Photo courtesy farukahmet via Flickr 1.6 billion pounds of explosives.
Since Jackson began her career with the EPA in the mid-1980s, over 500 mountains have been blown up, 1.2 million acres of hardwood forests have been clear cut, an estimated 2,000 miles of waterways have been jammed with mining waste, and untold numbers of American citizens have been forced to relocate, through mountaintop removal operations.
Horrific violations of the Clean Water Act have reached a state of emergency in the coalfields — and the front page of the New York Times.
And while affected Appalachian coalfield residents have made numerous visits to Washington, D.C. to plead for environmental justice and their lives in a virtual war zone, and while over 20,000 petitions were hand delivered to the EPA headquarters last month calling for a single visit to the region, there is still no word, no announcement, no plans for a visit by Lisa Jackson and Nancy Sutley.
Where’s the love?
Nancy Sutley believes environmental justice is a civil rights issue, and she traveled over 1,000 miles to New Orleans last month to assure American citizens concerned about coastal restoration and levee safety issues that: “We’ve heard before and we’ve heard here again today the need for urgency and we certainly understand the need for urgency.”
But Nancy Sutley — or any top level of her staff — has never visited a mountaintop removal site in Appalachia where American citizens are literally dying from coal slurry-contaminated drinking water, and have been forced out of their homes from reckless blasting, fly rock, and coal dust.

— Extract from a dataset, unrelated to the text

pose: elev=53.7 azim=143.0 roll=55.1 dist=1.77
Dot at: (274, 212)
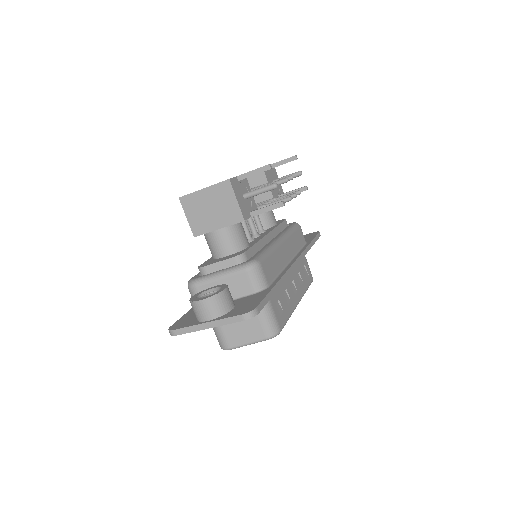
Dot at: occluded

While the EPA made an important step to actually apply the law with greater scrutiny of mountaintop removal permits in September, only one federal agency has made any attempt to keep the Obama administration’s promise to reach out to Appalachia, in Appalachia: The Army Corps of Engineers, and they held quite possibly the most disorganized, chaotic, and violation-ridden hearing in West Virginia in the recent history of the coalfields; residents are still calling for an investigation by the Department of Justice.
And where are those green jobs “to help diversify and strengthen the Appalachian regional economy”?
While small efforts have been made for some reforestation projects, the coal barons and the pitiful West Virginia politicians all know that mountaintop removal has plundered the Appalachian economy, beleaguered the region in eternal costs, and wiped out any diversified economic development and even stopped a tiny tiny initiative for green jobs in West Virginia from passing through the state legislature.
Faced with a declining domestic and world coal demand, the out-of-state global warming-denying union-busting coal barons (CEOs from Virginia, Texas, and St. Louis) held a bizarre seance with faltering West Virginia politicians last week and whipped them into an unfounded frenzy about job losses from environmental regulations.
And that is why mountaintop removal blasting began last month on historic Coal River Mountain, less than a football field away from a dangerous and weak coal slurry impoundment — to wipe out any attempt at clean energ
y and a healthy environment. The out-of-state coal barons want to stop the Coal River Wind Project, which would provide more jobs, more energy, more tax revenues, and a healthy environment for the coalfield residents.
Will Lisa Jackson and Nancy Sutley ever find three hours in their schedules to see mountaintop removal first hand and visit Coal River Mountain?
Do they truly believe, as Sutley declared this summer: ” … everybody has the right to live in a clean, healthy environment and a prosperous economy. And we’re working towards that. We need to reach out to communities whose voices have been ignored and where there are disproportional impacts, whether it’s environmental protection or promoting [a] clean energy economy”?